I’m begging and pleading with him just as hard. “Please, Gus. Just relax. Calm down. It’s not going to be like it was in the hospital. It’s not gonna hurt like the hospital.” I promise.
It doesn’t matter. Nothing helps. There are arms everywhere. Faces and screams. They’ve taken him from me. I want him back. It doesn’t help that I know the tests have to be done. The blood has to be drawn. Because he doesn’t. He has no idea. He just knows the two people in the world who have promised to always protect him are helping strangers hurt him.
It takes three adults to hold down a four year old child and his screams shatter the white room. All I can do over and over again is whisper that I’m sorry.
“I’m so sorry, Gus. I’m so sorry, baby. It’s going to be over soon. I promise,” I whisper. But my words do nothing to calm him. I’m unsure whether they actually reach his ears. He is in a place of primal panic. I start yelling at Yancy to stop yelling at Gus even though I’m pretty sure he’s not actually yelling, but rather the volume in my head is turned up as high as it can go. I am breathing as if I have just crossed the finish line at one of my marathons. My forehead throbs and my jaw is as clamped so tightly it feels as if my molars might break. My body is on fire. I want to rip their faces off. Throw them off my son. Scream at them to get away from him. Leave him alone.
Finally, it’s over and I rip him off of the chair and into my arms. He is kicking and screaming. He wants down. He wants to run away. I want to run away too. I want to throw on his Batman cape while I put on my green Robin mask and run until we are out of this world. Into the next world where none of this is happening and little kids don’t get sick. But I can’t. We are here and so is everyone else. Crowded around so tightly I can’t breathe. One of the nurses is trying to shove a glass of water into his hands and I can’t take it anymore.

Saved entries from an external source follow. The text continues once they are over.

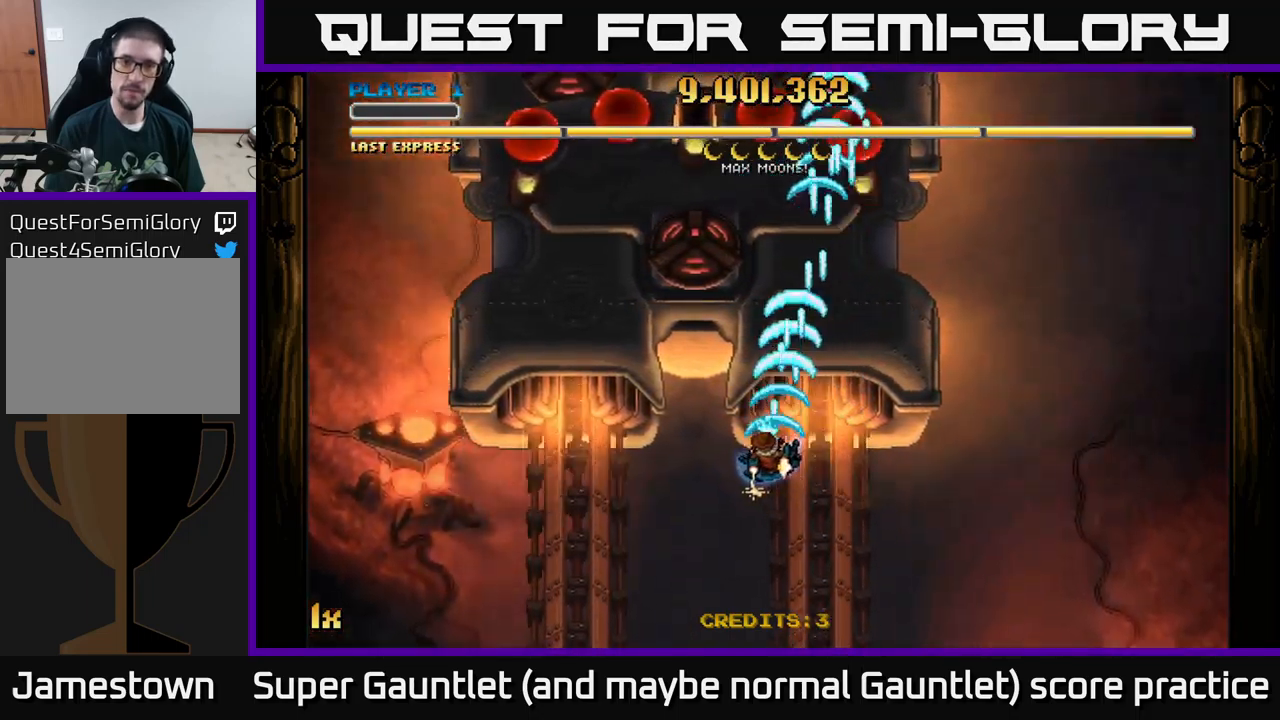
{"buttons": ["A"], "left_stick": "right", "right_stick": "center", "events": [[200, "left_stick", "right"]]}
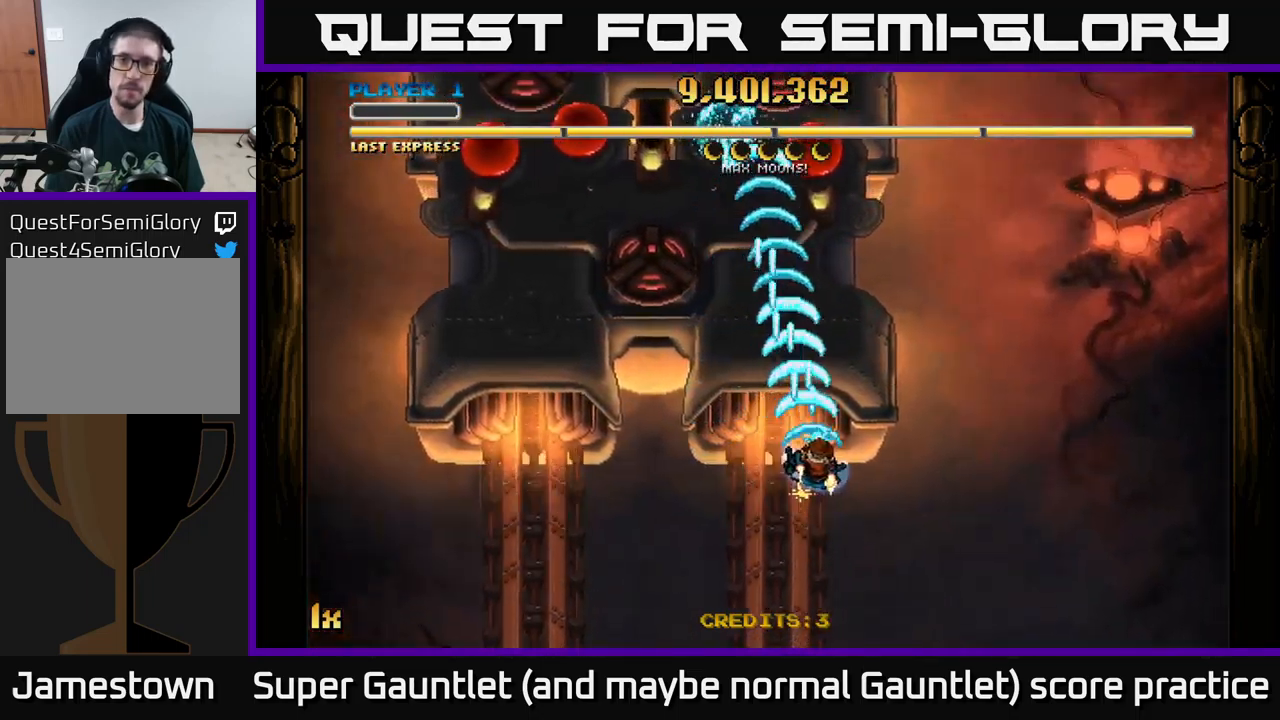
{"buttons": ["A"], "left_stick": "left", "right_stick": "center", "events": [[83, "left_stick", "left"]]}
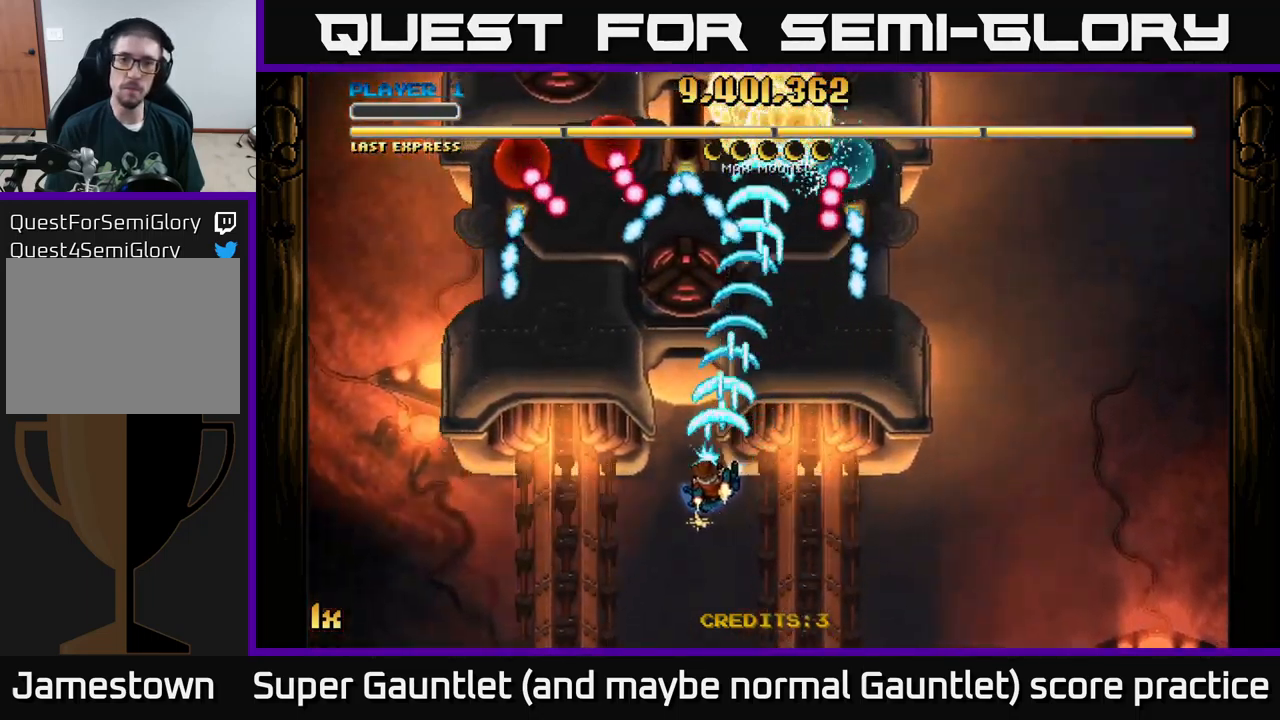
{"buttons": ["A"], "left_stick": "down-left", "right_stick": "center", "events": [[383, "left_stick", "down-left"]]}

“Get away. Just give him a minute.” I scream. I scoop him up again and see a bathroom door to my right. I reach for the door and slam it shut, locking it behind us. Their voices fade away and it is just me and my baby boy. They can’t touch us. I pull him down on the floor with me and rock him slowly back and forth. And I talk about the only thing that I know might reach him. Ice cream. I talk about the ice cream we can get when we leave. Rocky road. His small body finally gives up the fight and relaxes in mine.
“Can we get sprinkles?”
“We can get as many sprinkles as you want,” I promise. It’s the one promise I feel like I can keep.
Eventually, we have to leave the bathroom. I get him to pee in a cup and wipe his face with a wet towel. Everyone applauds when I walk out of the bathroom with him. All Yancy can say is-“wow, that was hardcore.” I say nothing. We plop him on the exam table when we get back into the exam room. He wants the Ipad. He snaps at us when we try to talk to him as we wait for the doctor to come into the room. I understand. I’d be pissed at us too. I can’t blame him.
I stare at him wondering how this will affect him. Not the physical part of being sick, but the emotional scars. How deep will they run? Will he sit on some therapist’s couch trying to pinpoint the moment he lost his innocence and realize in a moment of remembrance that it was now? Or was it the last time we let them hold him down and torture him?
My thoughts are interrupted by the click of the door and the voice of the doctor, “I think I know what’s wrong with your son…”
For four years, we have been waiting to hear those words. All of the hospital stays and emergency room trips. Countless tests. Doctors. Nobody has ever said them to us. Nobody. It should come as some relief, so, why do I feel like I’m going to throw up all over the glistening white speckled linoleum floor?